Jax frowned, leaning over to look through the lens. His breath hitched.
"See that microscopic discoloration?" Jax muttered to himself, his eyes widening. "That's a laser burn mark. Someone sanded off the old serial numbers and re-stamped them. These aren't military-grade chips. They are refurbished garbage."
Jax's jaw dropped as he realized what her sharp eyes had just uncovered. He shot up from his chair like he had been electrocuted.
He shoved Frieda aside and frantically typed a command into the testing software to run a deep destructive stress test.
Five minutes later, the progress bar hit 100%. The screen flashed red. FAILURE.
Jax stared at the screen. His breathing turned shallow.
He slowly turned his head and looked at Frieda. The annoyance in his eyes was completely gone. It was replaced by absolute, raw awe.
He reached out and grabbed both of Frieda's shoulders. His fingers dug into her denim jacket.
"You are a genius!" Jax practically shouted. "You just saved us millions in breach of contract lawsuits! How did you see that?"
The other engineers in the room stopped working. They stared at Frieda with wide, respectful eyes.
Out in the hallway, Lorna Ash was walking by.
Lorna was Preston's younger sister. She wore a skin-tight designer dress and held a cup of hot coffee. She had been trying to sleep with Jax for six months.
Lorna glanced through the transparent glass wall of the lab.
She stopped dead in her tracks.
She saw Jax Kress. The billionaire heir. He was holding Frieda by the shoulders, staring at her with intense, glowing admiration.
Lorna's hand tightened around her coffee cup. The plastic lid popped off. Scalding hot coffee splashed over her knuckles.
She didn't even flinch.
Her eyes locked onto Frieda. A dark, venomous jealousy exploded in her gut. It twisted her insides into painful knots.
How dare that trailer-park trash touch the man she wanted?

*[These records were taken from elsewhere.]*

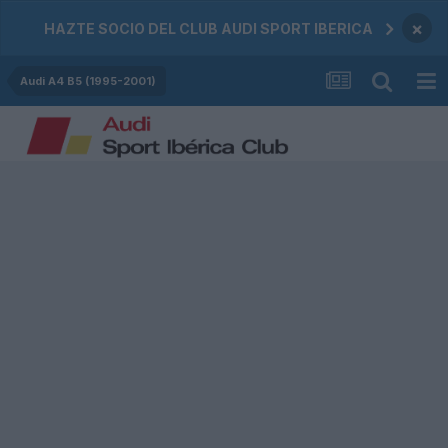
×
HAZTE SOCIO DEL CLUB AUDI SPORT IBERICA
Audi A4 B5 (1995-2001)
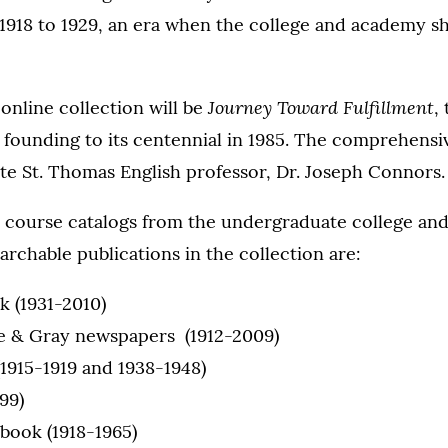
1918 to 1929, an era when the college and academy s
Journey Toward Fulfillment
 online collection will be
,
founding to its centennial in 1985. The comprehensi
ate St. Thomas English professor, Dr. Joseph Connors.
y course catalogs from the undergraduate college and 
archable publications in the collection are:
k (1931-2010)
e & Gray newspapers (1912-2009)
(1915-1919 and 1938-1948)
99)
book (1918-1965)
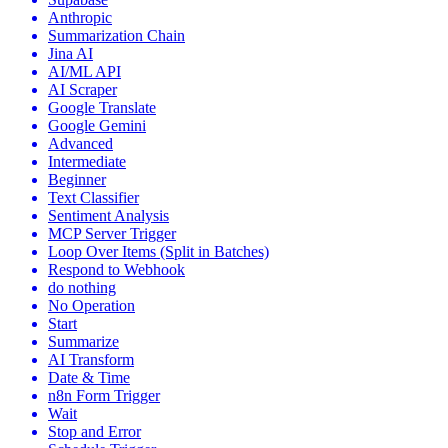
Anthropic
Summarization Chain
Jina AI
AI/ML API
AI Scraper
Google Translate
Google Gemini
Advanced
Intermediate
Beginner
Text Classifier
Sentiment Analysis
MCP Server Trigger
Loop Over Items (Split in Batches)
Respond to Webhook
do nothing
No Operation
Start
Summarize
AI Transform
Date & Time
n8n Form Trigger
Wait
Stop and Error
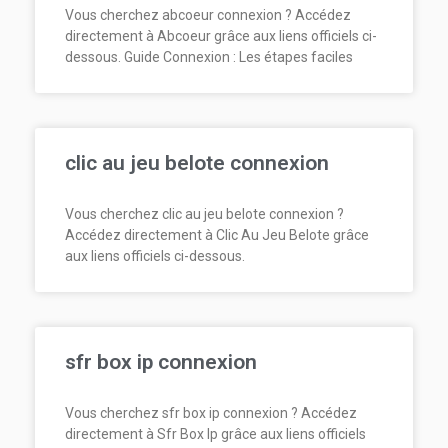
Vous cherchez abcoeur connexion ? Accédez
directement à Abcoeur grâce aux liens officiels ci-
dessous. Guide Connexion : Les étapes faciles
clic au jeu belote connexion
Vous cherchez clic au jeu belote connexion ?
Accédez directement à Clic Au Jeu Belote grâce
aux liens officiels ci-dessous.
sfr box ip connexion
Vous cherchez sfr box ip connexion ? Accédez
directement à Sfr Box Ip grâce aux liens officiels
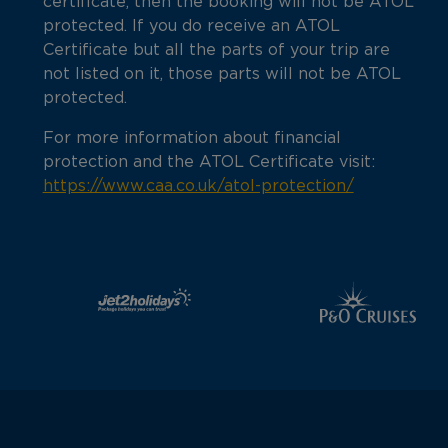
certificate, then the booking will not be ATOL
protected. If you do receive an ATOL
Certificate but all the parts of your trip are
not listed on it, those parts will not be ATOL
protected.
For more information about financial
protection and the ATOL Certificate visit:
https://www.caa.co.uk/atol-protection/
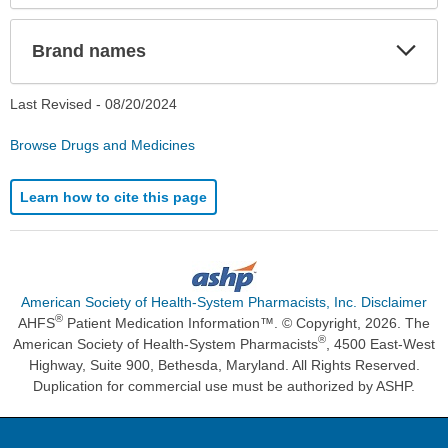
Exp
Brand names
Sec
Last Revised -
08/20/2024
Browse Drugs and Medicines
Learn how to cite this page
American Society of Health-System Pharmacists, Inc. Disclaimer
®
AHFS
Patient Medication Information™. © Copyright, 2026. The
®
American Society of Health-System Pharmacists
, 4500 East-West
Highway, Suite 900, Bethesda, Maryland. All Rights Reserved.
Duplication for commercial use must be authorized by ASHP.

Lorna slammed her half-empty coffee cup onto the top of a hallway trash can. The plastic shattered. She spun on her stiletto heels and marched away, her face twisted in pure hatred.

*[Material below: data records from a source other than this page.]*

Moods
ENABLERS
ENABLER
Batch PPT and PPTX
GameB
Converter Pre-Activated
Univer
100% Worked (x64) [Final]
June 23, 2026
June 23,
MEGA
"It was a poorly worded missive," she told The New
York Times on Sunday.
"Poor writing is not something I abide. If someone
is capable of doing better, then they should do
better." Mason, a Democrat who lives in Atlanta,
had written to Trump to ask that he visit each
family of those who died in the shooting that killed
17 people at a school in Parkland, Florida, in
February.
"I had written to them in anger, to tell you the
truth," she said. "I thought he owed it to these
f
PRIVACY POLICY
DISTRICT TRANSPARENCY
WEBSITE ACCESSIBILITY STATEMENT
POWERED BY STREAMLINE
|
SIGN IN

Inside the lab, Frieda calmly took a step back, forcing Jax to drop his hands.
"Tell Preston you found it," Frieda said flatly. "Keep my name out of it. I don't want the attention."
Jax looked confused, but he nodded slowly. He watched her walk away, his eyes filled with intense curiosity.
Frieda pushed the glass door open and stepped into the hallway.
She nearly collided with Tammy Boggs, Lorna's aggressive little assistant.
Tammy sneered at Frieda, looking her up and down like she was a piece of dirt. Tammy let out a loud, mocking scoff and walked away.
Frieda's stomach tightened.
She walked back to her desk. Her hands felt cold. She knew the Finch family. She had just painted a massive target on her own back.